Ma quanti amori sono appassiti in attesa del giorno giusto in cui sbocciare, se ne accorgeva ogni volta che guardava i tulipani, quelli che metteva in vetrina, fra le gerbere e l’anthurium. In ogni mazzo c’era sempre un tulipano che rimaneva chiuso, succedeva sempre. Ce n’era sempre uno che non aveva avuto il coraggio di mostrarsi, preferiva restare nell’ombra, continuare a sognare indisturbato il momento giusto in cui uscire allo scoperto, rinunciando a tutto quel mondo che non smetteva un attimo di girare. Rimaneva nel suo guscio, stringendosi le ginocchia al petto, contando fino a dieci ma nell’attimo esatto in cui decideva di squarciare il suo silenzio c’era sempre qualcosa che lo faceva desistere. Un rumore, un’ombra di inquietudine, una nuova ondata di incertezza che alzava di un metro l’innaturale barriera al volo dei sogni. Serviva una specie di miracolo per convincere quei tulipani a lasciarsi andare. Che dove lo trovi poi un miracolo così. Che passa talmente tanto tempo che alla fine ti convinci di non meritarlo neanche un miracolo così. Con Margherita era capitato tutto all’improvviso. Uno sguardo, un sorriso fugace, la vita che li ha fatti incontrare e tenere abbracciati come dopo un lunghissimo tuono.

Giovanni attraversa mezza Europa con la sua bici dei primi anni settanta. Lo fa ogni mattina da oltre quindici anni e ancora non ne sente la fatica. Scende in strada con un sorriso indefinito. Ma non è l’unico ad averlo. Entra in quello che un giorno era il suo negozio di fiori. Una sosta veloce, roba da niente. Arriva ad una panchina, di quelle che ci passi davanti centinaia di volte e non ne noti la presenza, si siede lì ad ascoltare la voce dell’acqua che scorre sotto di lui e parla e muove le mani e racconta la sua vita a qualcuno che non c’è. E si vede che è felice, come quando condividi una gioia con qualcun altro stingendogli le mani.

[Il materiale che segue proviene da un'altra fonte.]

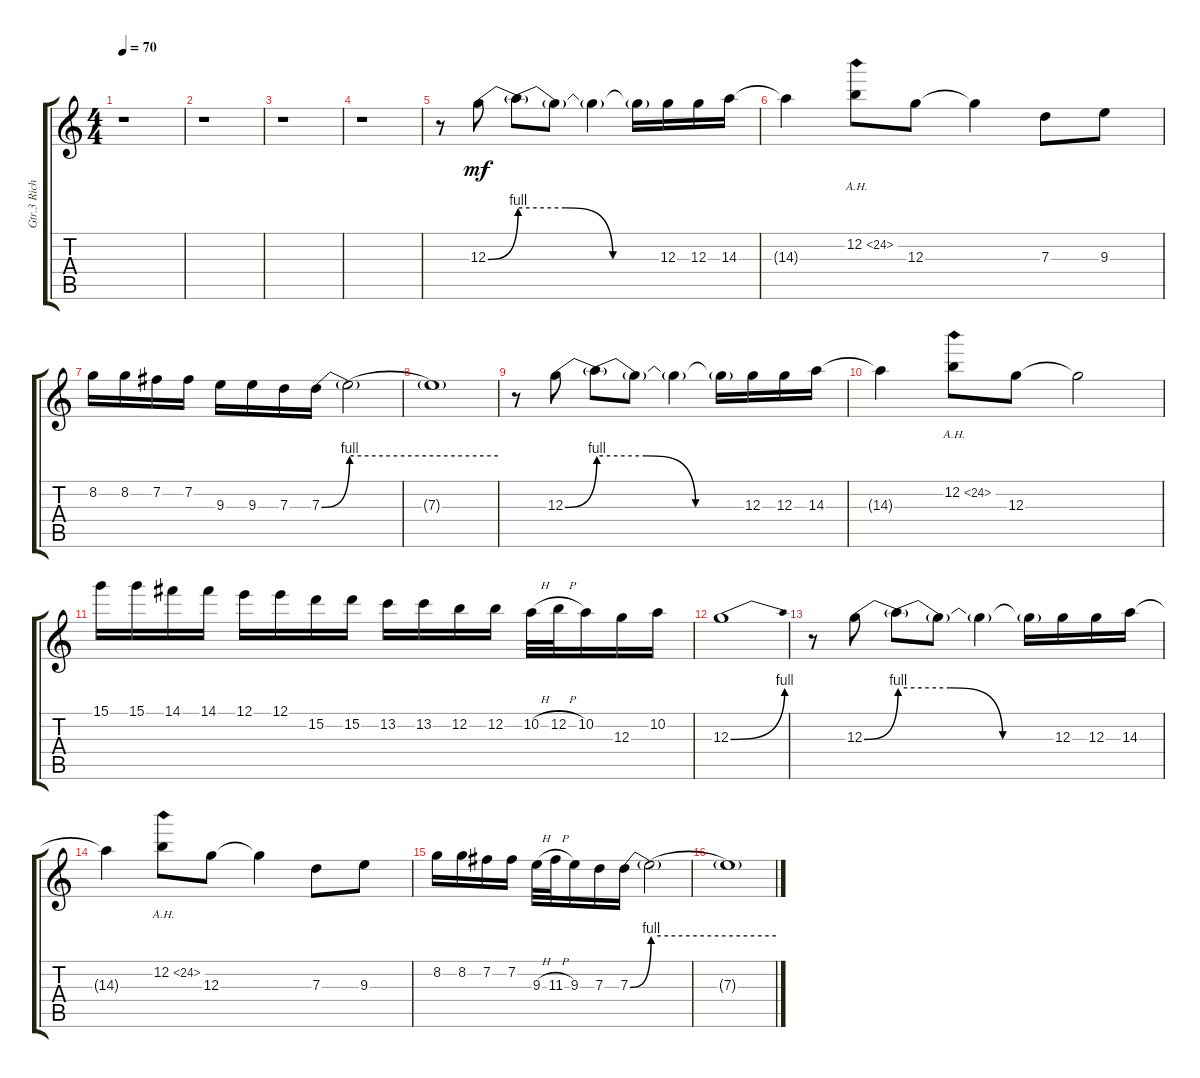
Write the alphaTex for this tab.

Poi si alza e si allontana, si ferma un istante, roba da niente, si volta come per salutare, uno sguardo alla panchina sulla quale ha posato un tulipano ed uno alla ringhiera dove anni prima ha inciso qualcosa che assomiglia molto ad una frase lasciata sul parapetto di un ponte che sovrasta un fiume irrequieto. “a Margherita, che adorava questa vallata. Da Giovanni, che le teneva la mano. E mai smetterà di farlo”. Perché è così che ogni giorno riesce a fregare la morte. Solo così. Perché è così che si spiegano certe esistenze. Solo così. E’ il miracolo dei tulipani.